--- START ---

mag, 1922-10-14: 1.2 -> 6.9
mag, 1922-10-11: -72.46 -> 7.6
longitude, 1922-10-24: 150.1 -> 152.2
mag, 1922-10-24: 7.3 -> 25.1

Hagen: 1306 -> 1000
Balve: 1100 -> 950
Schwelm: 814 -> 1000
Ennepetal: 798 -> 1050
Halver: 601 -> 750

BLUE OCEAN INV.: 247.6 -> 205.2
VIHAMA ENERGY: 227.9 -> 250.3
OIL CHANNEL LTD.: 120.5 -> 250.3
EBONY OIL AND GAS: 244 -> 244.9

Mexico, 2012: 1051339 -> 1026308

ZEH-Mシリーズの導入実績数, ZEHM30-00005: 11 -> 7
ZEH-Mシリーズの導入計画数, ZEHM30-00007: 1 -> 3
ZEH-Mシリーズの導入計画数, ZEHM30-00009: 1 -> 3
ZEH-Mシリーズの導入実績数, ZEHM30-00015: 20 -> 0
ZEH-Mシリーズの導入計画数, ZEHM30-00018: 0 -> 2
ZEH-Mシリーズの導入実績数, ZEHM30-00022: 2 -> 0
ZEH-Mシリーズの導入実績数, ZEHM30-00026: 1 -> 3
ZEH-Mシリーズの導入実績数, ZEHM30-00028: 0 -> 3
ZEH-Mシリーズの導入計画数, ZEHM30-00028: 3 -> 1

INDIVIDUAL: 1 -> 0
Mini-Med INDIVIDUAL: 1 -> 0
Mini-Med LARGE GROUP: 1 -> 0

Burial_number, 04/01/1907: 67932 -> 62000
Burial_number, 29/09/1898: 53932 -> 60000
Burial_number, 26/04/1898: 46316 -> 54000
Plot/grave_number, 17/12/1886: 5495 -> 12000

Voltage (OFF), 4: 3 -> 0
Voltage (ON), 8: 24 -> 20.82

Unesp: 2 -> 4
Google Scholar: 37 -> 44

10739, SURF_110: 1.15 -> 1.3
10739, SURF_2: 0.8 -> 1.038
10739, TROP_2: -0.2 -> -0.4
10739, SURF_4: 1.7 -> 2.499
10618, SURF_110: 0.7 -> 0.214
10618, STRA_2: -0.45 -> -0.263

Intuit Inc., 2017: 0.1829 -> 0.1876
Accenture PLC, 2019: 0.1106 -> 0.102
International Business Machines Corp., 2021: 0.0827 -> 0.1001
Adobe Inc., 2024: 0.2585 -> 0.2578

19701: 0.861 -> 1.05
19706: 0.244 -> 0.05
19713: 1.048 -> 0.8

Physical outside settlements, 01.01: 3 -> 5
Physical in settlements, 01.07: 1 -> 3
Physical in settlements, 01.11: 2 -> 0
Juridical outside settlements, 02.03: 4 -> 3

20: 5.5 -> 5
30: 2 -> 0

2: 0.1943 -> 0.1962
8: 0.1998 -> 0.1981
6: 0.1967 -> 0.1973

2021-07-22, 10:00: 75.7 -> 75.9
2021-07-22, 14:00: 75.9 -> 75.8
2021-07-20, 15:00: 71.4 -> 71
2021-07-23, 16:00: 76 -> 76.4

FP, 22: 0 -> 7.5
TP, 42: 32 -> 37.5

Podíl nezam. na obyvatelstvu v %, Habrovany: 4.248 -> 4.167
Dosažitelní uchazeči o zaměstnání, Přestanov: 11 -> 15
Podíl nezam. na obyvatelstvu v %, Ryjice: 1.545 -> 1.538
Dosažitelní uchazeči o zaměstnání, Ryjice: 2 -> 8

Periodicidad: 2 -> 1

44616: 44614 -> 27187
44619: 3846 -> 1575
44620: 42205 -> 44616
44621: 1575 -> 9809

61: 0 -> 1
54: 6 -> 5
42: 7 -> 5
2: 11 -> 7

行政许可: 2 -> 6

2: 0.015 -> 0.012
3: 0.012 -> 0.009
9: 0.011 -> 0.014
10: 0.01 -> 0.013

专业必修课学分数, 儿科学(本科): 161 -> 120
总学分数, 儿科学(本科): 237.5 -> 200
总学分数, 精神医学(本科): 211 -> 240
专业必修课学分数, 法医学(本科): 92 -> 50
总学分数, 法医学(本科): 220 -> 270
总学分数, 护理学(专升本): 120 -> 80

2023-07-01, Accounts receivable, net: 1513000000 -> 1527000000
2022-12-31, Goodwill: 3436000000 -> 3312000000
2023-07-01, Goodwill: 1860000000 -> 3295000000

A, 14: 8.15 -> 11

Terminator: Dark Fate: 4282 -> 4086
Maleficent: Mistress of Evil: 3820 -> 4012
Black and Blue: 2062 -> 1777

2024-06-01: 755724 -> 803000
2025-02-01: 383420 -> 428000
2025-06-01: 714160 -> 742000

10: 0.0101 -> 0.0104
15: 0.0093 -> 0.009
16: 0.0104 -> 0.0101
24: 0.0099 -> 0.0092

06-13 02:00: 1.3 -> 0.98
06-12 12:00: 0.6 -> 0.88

--- END ---

For the data above, count every line in which the string "outside" appears, and answer with the count only.

2